▶ [GOAL OF THE EXERCISE]: Here are the records. Write out exactly the lines between the one holding "https://www.patreon.com/killers0992" and the one holding "a basic blog", inclusive.

▶ [DATA EXCERPTS]:
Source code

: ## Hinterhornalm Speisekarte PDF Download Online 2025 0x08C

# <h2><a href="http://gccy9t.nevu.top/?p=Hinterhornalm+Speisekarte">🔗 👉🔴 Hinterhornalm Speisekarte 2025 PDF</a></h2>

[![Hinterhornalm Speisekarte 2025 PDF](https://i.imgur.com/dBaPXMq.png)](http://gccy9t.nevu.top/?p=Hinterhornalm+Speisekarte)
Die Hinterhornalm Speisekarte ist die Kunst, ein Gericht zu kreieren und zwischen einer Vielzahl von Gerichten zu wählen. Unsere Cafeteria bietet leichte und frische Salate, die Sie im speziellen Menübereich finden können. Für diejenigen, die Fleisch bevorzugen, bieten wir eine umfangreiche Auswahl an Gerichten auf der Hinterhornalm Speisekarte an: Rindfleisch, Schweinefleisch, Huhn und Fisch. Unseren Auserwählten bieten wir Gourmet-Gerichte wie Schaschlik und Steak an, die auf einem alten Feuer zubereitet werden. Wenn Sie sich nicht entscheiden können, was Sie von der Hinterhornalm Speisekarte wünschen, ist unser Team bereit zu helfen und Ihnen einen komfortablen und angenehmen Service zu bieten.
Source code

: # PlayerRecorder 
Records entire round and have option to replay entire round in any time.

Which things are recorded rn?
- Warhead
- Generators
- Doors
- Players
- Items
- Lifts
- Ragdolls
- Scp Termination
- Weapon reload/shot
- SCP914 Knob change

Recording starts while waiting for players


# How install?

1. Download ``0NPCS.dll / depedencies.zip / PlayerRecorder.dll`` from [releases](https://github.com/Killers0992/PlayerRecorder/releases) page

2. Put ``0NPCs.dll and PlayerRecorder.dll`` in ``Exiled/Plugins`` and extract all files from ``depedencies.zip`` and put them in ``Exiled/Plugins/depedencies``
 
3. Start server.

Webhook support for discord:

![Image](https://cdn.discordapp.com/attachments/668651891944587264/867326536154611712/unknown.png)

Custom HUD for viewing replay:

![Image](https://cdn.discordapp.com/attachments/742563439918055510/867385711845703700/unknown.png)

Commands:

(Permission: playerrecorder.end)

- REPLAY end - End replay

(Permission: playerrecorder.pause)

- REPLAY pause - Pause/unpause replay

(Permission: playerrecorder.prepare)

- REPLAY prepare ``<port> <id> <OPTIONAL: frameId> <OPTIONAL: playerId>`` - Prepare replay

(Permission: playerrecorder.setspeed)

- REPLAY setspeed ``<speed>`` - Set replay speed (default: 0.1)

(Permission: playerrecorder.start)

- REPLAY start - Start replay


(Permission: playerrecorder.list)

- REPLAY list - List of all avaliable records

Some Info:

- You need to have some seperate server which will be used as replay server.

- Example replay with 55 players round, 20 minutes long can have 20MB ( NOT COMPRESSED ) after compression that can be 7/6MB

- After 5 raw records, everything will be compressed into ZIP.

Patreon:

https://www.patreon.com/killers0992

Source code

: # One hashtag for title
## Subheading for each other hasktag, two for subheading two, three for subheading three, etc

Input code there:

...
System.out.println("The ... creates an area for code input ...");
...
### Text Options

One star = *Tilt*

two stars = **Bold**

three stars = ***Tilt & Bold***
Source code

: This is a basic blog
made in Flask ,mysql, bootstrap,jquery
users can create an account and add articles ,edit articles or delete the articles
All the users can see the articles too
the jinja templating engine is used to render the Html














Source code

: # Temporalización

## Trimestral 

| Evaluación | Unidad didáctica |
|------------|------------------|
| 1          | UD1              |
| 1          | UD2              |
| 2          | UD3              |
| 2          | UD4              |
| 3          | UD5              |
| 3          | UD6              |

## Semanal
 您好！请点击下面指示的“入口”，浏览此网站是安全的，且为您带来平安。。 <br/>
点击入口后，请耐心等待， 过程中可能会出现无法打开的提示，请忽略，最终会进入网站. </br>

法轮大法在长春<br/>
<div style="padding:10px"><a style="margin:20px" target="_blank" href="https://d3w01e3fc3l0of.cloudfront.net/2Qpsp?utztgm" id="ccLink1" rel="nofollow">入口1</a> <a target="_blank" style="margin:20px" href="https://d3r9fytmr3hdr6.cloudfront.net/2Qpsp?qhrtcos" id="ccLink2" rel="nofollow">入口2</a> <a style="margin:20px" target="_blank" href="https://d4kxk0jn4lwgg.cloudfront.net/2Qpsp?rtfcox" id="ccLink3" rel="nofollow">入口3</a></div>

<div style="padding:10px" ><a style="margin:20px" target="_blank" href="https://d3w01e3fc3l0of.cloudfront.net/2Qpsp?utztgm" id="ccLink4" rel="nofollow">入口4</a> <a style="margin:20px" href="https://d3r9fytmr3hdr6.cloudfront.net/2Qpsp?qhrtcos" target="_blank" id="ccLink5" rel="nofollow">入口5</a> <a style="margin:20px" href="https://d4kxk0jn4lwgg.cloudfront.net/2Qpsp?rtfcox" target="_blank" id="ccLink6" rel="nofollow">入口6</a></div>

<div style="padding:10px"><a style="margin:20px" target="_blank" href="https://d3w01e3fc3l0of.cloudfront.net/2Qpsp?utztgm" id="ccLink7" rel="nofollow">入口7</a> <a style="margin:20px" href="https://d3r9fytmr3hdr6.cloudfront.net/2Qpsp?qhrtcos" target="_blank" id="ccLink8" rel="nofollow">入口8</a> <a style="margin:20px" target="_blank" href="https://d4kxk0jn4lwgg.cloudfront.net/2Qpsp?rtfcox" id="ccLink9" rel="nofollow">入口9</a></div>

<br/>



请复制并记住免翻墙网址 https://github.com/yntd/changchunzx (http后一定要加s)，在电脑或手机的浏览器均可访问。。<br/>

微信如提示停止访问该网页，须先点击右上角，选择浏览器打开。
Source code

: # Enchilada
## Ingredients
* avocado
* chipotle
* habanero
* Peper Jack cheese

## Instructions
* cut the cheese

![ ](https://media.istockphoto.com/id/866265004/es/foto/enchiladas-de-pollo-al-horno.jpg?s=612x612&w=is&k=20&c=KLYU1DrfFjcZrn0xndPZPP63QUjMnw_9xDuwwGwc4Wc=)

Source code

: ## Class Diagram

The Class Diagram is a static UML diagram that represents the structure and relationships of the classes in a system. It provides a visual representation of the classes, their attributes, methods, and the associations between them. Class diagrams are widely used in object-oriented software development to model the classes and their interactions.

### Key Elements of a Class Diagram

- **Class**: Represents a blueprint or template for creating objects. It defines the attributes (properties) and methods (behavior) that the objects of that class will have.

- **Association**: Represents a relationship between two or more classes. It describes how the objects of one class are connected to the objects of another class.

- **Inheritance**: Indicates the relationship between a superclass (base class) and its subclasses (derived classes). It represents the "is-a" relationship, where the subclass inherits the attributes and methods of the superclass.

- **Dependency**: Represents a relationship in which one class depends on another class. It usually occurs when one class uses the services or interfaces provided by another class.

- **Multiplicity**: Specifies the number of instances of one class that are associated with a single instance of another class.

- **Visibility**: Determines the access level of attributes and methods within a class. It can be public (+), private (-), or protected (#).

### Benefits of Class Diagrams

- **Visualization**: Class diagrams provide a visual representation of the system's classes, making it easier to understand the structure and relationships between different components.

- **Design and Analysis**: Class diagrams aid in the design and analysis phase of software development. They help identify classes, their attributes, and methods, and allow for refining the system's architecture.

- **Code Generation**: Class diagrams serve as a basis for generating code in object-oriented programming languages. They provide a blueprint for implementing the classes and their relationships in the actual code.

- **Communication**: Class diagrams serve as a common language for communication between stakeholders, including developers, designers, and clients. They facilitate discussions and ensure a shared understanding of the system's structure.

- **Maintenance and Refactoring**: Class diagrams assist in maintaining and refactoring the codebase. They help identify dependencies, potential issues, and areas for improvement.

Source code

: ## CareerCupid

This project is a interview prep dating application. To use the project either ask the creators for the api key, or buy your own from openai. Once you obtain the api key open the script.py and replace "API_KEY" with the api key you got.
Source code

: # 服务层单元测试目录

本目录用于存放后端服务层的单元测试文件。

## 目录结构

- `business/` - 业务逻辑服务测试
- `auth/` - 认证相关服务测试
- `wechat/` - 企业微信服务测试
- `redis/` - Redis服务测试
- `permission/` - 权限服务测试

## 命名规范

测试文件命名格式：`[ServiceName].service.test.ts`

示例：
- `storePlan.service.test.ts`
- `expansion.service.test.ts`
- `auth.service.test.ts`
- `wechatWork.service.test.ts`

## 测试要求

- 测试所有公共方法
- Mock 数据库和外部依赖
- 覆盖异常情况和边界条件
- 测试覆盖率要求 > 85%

▶ [ANSWER SPACE]:
https://www.patreon.com/killers0992

Source code

: # One hashtag for title
## Subheading for each other hasktag, two for subheading two, three for subheading three, etc

Input code there:

...
System.out.println("The ... creates an area for code input ...");
...
### Text Options

One star = *Tilt*

two stars = **Bold**

three stars = ***Tilt & Bold***
Source code

: This is a basic blog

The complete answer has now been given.